Record yourself speaking. Receive an improved version of what you said, played back immediately in your own cloned voice.
Most speech coaching tools require friction – multiple sessions, external feedback, a gap between saying something and understanding how it could have landed differently. Better Words compresses that gap into a single interaction: record yourself speaking, receive an improved version of what you said, hear it played back in your own cloned voice.
Not a coaching note. Not a transcript with edits. Your words, restructured, in your voice. Used daily for several months, the tool began to feel less like software and more like a mirror held slightly ahead of where you are.
What happens when you hear an elevated version of your speech, immediately, in your own voice.
One button. No menus. No dashboard. The entire workflow – recording, processing, rewriting, voice generation, playback – had to live inside a single object. If the interface became cluttered, the habit would break.
The gesture language follows from the constraint. Tap to pause, tap again to resume – keeping the experience flexible without adding controls. Holding the button signals intent: it turns red, microcopy appears ("Hold to send"), preventing accidental submission while still keeping the interface minimal. When processing finishes, the button expands into a full-screen feedback space.

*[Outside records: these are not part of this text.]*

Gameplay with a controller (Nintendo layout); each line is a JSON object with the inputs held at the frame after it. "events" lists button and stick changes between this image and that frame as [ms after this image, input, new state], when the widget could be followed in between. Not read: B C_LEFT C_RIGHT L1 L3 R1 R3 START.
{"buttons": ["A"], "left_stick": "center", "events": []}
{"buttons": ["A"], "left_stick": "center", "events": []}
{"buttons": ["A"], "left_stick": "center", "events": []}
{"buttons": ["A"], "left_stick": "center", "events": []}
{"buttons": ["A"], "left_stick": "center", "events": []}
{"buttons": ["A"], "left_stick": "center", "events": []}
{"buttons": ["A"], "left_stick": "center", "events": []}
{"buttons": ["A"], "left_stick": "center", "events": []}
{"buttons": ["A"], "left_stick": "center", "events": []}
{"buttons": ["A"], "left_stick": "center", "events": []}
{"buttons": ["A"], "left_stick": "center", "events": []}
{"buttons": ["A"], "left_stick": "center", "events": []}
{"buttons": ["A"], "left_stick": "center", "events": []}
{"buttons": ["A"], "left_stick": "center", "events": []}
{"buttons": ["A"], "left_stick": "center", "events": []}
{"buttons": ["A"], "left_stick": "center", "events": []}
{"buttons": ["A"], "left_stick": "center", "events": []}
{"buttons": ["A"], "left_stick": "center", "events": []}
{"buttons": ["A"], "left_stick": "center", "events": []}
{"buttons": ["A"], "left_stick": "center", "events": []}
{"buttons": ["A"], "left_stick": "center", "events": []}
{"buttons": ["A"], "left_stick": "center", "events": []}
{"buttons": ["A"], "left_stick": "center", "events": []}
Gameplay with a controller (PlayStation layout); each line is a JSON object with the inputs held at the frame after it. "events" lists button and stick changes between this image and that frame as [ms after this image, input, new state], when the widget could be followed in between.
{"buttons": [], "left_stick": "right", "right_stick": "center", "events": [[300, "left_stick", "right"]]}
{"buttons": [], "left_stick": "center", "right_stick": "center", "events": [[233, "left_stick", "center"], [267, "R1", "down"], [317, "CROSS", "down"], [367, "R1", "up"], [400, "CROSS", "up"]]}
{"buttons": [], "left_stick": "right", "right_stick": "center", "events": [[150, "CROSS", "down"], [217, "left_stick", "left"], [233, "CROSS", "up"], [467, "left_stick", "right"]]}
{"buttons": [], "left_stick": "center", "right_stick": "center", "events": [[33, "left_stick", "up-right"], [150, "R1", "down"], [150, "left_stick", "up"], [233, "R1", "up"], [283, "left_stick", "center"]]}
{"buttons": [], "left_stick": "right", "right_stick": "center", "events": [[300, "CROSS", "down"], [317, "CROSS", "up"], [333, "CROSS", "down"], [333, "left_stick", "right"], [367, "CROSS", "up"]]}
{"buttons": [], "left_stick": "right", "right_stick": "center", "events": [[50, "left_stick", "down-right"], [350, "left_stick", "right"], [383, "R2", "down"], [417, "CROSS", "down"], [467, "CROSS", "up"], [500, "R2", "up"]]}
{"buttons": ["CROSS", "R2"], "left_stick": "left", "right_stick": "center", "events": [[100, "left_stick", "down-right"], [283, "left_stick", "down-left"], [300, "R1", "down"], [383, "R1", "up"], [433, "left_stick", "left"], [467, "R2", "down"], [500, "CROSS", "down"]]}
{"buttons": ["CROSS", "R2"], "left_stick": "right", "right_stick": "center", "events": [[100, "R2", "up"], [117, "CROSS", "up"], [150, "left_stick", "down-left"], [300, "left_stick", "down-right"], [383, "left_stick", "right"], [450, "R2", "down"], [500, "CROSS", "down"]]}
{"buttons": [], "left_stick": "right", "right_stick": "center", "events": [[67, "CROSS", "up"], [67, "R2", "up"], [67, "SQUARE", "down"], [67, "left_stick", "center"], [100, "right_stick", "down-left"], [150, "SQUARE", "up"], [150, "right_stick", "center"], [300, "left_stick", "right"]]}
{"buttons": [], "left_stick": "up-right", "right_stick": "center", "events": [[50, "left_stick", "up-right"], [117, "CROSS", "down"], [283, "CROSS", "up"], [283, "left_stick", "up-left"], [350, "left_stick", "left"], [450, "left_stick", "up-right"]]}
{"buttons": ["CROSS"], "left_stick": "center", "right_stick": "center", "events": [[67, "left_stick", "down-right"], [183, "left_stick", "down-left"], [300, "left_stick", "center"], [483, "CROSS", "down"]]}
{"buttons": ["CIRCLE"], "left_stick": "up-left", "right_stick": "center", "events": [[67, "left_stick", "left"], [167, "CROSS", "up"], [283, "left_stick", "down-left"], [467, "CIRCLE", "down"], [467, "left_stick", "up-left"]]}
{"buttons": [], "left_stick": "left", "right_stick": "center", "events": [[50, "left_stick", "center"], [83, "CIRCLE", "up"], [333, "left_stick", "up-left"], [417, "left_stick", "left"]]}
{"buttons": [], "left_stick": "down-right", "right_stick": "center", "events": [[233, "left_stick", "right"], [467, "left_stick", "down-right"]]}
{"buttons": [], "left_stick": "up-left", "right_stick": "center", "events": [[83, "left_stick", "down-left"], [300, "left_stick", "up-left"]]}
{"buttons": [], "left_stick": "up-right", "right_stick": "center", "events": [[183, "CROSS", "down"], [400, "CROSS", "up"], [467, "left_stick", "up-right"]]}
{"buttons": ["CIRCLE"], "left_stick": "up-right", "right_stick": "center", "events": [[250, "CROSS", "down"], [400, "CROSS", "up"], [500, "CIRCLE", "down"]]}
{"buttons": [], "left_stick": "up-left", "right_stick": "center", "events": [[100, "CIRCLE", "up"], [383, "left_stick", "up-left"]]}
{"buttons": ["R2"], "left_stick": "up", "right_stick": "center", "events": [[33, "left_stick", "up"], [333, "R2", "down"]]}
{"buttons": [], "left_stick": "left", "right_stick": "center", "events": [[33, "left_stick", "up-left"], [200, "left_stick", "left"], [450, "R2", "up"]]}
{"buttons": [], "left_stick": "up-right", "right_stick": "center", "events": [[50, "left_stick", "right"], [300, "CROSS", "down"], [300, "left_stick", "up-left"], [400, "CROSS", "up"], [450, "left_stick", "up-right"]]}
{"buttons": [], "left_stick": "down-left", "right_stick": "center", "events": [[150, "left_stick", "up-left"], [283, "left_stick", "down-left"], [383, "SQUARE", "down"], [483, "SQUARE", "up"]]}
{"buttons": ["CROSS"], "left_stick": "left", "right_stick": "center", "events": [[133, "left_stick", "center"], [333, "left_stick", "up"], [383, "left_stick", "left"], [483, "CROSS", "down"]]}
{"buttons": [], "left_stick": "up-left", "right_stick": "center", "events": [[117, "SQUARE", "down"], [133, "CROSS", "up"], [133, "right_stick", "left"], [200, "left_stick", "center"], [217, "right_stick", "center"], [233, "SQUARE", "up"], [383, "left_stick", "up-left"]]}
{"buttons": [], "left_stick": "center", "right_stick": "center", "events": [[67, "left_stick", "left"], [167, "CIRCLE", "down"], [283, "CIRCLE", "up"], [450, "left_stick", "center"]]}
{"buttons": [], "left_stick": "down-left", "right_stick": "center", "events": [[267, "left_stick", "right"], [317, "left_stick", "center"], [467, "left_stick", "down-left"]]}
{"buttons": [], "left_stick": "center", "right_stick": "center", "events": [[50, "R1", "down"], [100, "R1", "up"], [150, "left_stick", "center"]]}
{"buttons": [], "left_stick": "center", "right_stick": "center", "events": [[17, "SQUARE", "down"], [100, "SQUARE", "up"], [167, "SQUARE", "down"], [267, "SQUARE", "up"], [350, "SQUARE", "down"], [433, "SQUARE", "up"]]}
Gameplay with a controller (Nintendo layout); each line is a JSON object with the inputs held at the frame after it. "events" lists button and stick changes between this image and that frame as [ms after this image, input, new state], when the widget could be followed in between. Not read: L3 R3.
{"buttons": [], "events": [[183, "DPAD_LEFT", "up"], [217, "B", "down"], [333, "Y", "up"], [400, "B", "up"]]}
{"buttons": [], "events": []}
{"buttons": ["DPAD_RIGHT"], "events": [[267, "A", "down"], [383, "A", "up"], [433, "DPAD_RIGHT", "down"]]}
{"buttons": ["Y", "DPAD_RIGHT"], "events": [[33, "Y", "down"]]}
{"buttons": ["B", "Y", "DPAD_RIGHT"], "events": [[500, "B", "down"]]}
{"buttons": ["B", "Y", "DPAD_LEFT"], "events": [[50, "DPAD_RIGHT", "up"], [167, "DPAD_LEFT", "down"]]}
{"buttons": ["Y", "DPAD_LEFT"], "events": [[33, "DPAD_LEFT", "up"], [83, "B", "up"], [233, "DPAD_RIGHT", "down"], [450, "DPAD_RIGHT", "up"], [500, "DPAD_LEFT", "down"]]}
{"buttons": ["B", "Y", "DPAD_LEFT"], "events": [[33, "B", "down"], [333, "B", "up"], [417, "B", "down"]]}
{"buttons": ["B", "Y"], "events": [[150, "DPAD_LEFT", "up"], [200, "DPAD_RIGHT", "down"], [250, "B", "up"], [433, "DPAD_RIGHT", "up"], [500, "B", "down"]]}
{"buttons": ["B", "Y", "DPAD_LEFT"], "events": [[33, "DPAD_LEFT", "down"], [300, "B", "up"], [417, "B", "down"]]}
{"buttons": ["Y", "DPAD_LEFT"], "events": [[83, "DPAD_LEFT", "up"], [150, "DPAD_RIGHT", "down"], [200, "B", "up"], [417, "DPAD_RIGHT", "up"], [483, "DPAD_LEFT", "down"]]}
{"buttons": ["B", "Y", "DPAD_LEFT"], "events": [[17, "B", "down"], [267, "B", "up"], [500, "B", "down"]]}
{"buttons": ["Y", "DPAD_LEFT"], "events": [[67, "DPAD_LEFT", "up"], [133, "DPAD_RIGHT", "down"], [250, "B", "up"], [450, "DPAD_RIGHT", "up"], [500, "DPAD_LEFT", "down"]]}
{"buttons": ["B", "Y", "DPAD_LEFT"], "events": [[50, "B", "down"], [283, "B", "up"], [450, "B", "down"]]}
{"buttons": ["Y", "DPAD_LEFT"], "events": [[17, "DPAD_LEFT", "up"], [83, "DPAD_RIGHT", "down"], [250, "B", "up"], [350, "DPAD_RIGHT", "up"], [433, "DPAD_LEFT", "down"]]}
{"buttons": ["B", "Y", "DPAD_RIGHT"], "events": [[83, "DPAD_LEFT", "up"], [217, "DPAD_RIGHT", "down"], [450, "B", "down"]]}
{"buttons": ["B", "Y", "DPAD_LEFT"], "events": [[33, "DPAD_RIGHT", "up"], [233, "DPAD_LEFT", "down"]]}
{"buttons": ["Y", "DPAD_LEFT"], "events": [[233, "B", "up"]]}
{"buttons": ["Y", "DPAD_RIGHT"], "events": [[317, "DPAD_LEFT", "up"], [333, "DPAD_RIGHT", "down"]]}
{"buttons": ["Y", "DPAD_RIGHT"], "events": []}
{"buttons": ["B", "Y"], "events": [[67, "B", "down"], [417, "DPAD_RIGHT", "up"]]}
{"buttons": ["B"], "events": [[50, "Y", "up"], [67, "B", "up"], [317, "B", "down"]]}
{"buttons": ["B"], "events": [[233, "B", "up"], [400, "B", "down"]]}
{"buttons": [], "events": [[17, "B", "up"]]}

The result feels like an event, not output.
An elevation slider lets you move between close to original and more sophisticated – keeping the output within your own register rather than replacing your voice with someone else's idea of better. Voice cloning requires trust before it can work. Before first use, you choose between cloning your own voice or using a synthetic one. Clear privacy messaging explains how audio is processed and deleted.
Better Words was built entirely using AI-assisted workflows – iterating in code and interface at the same time, without separating design from development. No handoff. No mockups passed to an engineer. The constraint shaped the tool and the tool sharpened the constraint, each iteration tightening what the single button was allowed to mean.
Underneath the interface, a RAG system handles retrieval – allowing the tool to reference stored speech patterns and personal context when generating improvements. That layer doesn't appear in the demo, but it's where the harder design questions live: what gets surfaced depends entirely on how well the retrieval layer understands what you actually meant. The boundary between relevant context and hallucination is not a technical problem with a clean solution. It is a design problem about trust, and about how much of yourself you want the system to remember.